DietGlance: Dietary Monitoring and Personalized Analysis at a Glance with Knowledge-Empowered AI Assistant
Journal:
arXiv
Published Date:
Feb 3, 2025
Abstract
Growing awareness of wellness has prompted people to consider whether their
dietary patterns align with their health and fitness goals. In response,
researchers have introduced various wearable dietary monitoring systems and
dietary assessment approaches. However, these solutions are either limited to
identifying foods with simple ingredients or insufficient in providing analysis
of individual dietary behaviors with domain-specific knowledge. In this paper,
we present DietGlance, a system that automatically monitors dietary in daily
routines and delivers personalized analysis from knowledge sources. DietGlance
first detects ingestive episodes from multimodal inputs using eyeglasses,
capturing privacy-preserving meal images of various dishes being consumed.

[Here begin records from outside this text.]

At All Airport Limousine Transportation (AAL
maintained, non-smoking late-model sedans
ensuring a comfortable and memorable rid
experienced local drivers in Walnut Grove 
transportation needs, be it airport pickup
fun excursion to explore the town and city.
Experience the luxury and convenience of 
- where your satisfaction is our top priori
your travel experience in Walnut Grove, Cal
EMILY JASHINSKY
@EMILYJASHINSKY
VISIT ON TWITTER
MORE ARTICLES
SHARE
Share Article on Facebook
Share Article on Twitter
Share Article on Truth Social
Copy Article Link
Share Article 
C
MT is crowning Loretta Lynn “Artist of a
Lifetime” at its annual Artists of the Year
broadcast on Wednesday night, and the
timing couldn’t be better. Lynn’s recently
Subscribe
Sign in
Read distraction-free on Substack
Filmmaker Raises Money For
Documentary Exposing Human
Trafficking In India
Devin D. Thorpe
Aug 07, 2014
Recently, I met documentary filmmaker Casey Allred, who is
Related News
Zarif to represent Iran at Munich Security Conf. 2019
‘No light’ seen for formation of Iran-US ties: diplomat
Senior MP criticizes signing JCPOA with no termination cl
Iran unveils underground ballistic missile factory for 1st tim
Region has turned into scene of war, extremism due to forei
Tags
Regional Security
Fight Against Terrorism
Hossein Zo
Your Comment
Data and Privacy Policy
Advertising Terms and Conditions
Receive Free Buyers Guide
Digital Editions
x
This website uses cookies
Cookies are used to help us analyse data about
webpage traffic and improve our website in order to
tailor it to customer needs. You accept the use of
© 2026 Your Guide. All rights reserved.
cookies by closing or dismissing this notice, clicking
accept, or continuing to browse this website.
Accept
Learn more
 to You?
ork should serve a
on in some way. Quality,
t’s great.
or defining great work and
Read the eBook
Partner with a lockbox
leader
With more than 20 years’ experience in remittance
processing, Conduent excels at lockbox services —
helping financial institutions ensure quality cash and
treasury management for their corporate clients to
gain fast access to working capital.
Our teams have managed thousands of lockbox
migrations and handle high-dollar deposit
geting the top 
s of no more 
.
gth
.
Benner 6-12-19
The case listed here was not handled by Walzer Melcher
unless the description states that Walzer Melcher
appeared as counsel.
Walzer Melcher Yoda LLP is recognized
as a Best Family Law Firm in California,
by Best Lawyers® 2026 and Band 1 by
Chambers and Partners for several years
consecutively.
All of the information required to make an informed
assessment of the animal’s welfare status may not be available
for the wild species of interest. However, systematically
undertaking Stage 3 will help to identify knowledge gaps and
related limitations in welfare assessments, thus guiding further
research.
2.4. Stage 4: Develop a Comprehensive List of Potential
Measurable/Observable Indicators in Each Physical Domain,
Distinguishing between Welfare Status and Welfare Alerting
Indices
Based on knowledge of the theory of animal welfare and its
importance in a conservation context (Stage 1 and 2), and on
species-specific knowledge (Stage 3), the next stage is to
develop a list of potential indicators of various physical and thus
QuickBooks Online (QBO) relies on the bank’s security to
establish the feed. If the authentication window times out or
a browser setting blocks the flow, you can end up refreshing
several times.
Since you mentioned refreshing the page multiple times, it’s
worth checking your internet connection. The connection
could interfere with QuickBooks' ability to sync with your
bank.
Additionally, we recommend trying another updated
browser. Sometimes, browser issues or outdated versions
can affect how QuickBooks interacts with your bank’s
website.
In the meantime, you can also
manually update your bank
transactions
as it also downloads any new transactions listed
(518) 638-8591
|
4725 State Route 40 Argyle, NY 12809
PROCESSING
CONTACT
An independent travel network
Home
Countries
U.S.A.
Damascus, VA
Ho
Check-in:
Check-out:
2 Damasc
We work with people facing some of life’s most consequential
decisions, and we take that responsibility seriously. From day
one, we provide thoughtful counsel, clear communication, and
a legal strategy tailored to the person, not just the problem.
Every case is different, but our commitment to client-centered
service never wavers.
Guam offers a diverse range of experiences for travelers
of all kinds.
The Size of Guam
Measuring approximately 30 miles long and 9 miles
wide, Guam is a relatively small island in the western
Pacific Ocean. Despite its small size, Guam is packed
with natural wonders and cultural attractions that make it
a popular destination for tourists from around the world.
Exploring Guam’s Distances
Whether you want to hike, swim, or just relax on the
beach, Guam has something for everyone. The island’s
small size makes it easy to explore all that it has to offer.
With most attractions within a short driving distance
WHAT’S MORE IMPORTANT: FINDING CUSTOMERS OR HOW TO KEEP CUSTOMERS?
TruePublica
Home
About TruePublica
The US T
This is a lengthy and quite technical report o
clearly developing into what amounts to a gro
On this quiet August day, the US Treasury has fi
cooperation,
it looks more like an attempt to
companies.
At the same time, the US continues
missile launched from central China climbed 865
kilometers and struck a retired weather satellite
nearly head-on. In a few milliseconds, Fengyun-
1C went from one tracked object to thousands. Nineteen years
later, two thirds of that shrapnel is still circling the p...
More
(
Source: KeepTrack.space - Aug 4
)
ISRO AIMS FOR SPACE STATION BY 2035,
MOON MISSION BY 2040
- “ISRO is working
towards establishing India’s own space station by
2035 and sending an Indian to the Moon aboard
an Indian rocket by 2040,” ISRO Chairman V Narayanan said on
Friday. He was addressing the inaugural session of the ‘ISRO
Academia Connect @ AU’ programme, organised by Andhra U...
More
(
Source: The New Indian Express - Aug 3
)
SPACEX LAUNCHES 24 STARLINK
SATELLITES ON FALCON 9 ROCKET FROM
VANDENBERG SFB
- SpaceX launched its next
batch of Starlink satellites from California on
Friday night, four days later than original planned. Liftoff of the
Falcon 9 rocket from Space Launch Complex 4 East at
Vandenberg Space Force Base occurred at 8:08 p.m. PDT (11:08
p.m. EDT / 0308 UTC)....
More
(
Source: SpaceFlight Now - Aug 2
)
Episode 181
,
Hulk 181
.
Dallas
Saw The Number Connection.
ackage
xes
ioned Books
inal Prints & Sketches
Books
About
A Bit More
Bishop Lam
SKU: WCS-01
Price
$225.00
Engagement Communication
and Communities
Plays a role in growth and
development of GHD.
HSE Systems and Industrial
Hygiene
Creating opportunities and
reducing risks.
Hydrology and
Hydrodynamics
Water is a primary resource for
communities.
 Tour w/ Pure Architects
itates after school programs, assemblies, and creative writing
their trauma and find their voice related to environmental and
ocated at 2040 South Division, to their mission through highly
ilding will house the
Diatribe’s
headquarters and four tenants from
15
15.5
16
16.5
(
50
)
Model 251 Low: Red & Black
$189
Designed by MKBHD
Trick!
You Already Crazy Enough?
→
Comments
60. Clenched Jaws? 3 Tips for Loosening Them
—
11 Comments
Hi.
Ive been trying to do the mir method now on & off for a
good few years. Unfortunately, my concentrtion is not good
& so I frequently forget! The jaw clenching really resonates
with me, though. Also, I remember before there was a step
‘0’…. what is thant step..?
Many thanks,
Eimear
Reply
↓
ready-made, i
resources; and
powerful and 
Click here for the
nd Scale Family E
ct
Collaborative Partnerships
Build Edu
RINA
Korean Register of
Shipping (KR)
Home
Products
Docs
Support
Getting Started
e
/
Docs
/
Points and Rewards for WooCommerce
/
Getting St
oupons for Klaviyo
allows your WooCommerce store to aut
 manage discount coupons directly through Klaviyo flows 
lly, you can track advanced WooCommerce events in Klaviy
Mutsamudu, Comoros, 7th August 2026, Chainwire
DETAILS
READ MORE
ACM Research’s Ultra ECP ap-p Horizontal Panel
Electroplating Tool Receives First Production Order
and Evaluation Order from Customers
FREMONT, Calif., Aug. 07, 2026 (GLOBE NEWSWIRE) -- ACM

Based on the inferred food items and consumed quantities from these images,
DietGlance further provides nutritional analysis and personalized dietary
suggestions, empowered by the retrieval augmentation generation module on a
reliable nutrition library. A short-term user study (N=33) and a four-week
longitudinal study (N=16) demonstrate the usability and effectiveness of
DietGlance, offering insights and implications for future AI-assisted dietary
monitoring and personalized healthcare intervention systems using eyewear.